移籍とバイト4
「さっきの話やけどさ、俺とお前会ったことあんの?」
車内案内中俺は武田美穂に尋ねた。
「昔にね〜」
「俺は覚えてないっぽいんやけど…」
「うん。最初の反応の時から分かってたよ」
「いつ会ったっけ?」
武田美穂はニコッと笑うと。
「自分で思い出して。話すのも面倒だから」
どうやっても教えてくれないらしい。自分で思い出すしかないのか…
案内も大体終わり最後の部屋へと向かう。
するといきなり武田美穂は立ち止まった。
「ここって…」
「ここはうちの所属していたり、現所属の人たちのポスターとかDVDとか賞状とか保管するとこ。」
過去には有名な人も多かったこの事務所は多くの保管物を所有している。
武田美穂はある賞状とポスターの前で立ちすくんでいた。
「thousand days 知ってるのか?」
「…そりゃ超がつく有名人でしょう。」
「でも…二人とも亡くなってるんだ。知ってたか?」
「もちろん」
thousand days…川原美奈と日高陽子による女性デュオグループだ。
彼女らはこの事務所でナンバーワンだった。
「美奈さんって社長の奥さんだよね」
「ああ。」
「じゃあ、あんたのお母さん?」
「…」
俺の母親川原美奈旧姓千賀美奈は数々の記憶と記録を残した。
俺が芸能活動をしていたのも母親の影響によっていた。
忙しい母親に褒められたくて、近づきたくて、一緒にいたかった。
また、仕事でも家庭でも、母親の変わらない笑顔が大好きだった。
その笑顔を見るために一番母親の身近で、そばに居られる芸能活動を始めたのだ。
マザコンとかそういうのじゃなくてやっぱり子供にとって母親はとても重要な存在なんだとしみじみと今でも思い知らさせる。
武田美穂は俺の沈黙を肯定と思ったらしく。
「芸能活動やめたのってお母さんが亡くなったのと関係あるの?」とさっきの話の続きと絡めてきた。

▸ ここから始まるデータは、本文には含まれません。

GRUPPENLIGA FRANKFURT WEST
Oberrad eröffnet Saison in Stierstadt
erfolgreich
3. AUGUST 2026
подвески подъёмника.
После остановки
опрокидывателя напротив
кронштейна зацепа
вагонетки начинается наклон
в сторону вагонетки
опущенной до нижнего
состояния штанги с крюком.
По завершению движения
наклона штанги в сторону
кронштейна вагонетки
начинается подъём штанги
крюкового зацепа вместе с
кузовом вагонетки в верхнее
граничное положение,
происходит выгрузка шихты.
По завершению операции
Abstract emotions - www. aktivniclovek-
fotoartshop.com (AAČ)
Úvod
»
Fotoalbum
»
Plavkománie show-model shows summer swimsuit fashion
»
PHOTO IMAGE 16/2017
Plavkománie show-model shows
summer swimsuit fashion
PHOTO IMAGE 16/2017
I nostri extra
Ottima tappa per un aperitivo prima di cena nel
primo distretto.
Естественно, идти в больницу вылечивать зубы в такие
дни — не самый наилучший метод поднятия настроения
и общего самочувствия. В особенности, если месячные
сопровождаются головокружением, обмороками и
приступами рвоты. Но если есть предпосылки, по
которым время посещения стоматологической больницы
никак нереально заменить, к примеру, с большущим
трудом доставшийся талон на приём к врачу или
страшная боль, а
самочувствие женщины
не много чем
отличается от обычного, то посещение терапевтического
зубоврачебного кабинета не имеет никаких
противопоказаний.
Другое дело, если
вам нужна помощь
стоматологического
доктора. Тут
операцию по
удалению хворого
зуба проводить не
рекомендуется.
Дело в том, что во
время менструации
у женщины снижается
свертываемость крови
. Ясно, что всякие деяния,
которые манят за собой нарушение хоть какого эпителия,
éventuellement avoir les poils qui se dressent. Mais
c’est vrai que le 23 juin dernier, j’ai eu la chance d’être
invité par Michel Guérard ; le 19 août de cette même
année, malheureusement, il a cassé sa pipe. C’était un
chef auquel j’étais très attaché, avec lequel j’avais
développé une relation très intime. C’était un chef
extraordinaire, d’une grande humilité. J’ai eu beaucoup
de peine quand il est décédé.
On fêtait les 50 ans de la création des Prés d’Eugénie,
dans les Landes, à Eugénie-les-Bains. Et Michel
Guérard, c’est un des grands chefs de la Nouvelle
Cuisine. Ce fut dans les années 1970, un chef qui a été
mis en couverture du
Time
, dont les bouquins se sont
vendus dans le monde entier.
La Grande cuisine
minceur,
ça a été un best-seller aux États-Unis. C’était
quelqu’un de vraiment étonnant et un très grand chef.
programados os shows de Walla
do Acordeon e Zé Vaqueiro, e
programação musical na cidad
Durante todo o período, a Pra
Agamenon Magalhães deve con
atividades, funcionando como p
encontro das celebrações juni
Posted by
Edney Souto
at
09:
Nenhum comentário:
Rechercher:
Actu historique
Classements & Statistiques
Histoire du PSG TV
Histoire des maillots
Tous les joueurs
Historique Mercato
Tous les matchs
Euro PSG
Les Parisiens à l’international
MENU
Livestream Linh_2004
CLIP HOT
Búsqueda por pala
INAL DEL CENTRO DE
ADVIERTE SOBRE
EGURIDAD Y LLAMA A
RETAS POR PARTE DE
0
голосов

「関係あるけど、絶対的な理由じゃないかな。第一俺は母さん死んでも芸能活動は続けてた」
そう俺は母さんが死んでも芸能活動を続けていた。
ただなんとなく、目的もなく。
そんなモチベーションは続くはずもないと分かってはいたけれど芸能活動をやめたら母さんとの最後の繋がりが切れる気がしてやめられなかった。
そして何より母さんの最後の言葉が俺を捉えて離さなかった。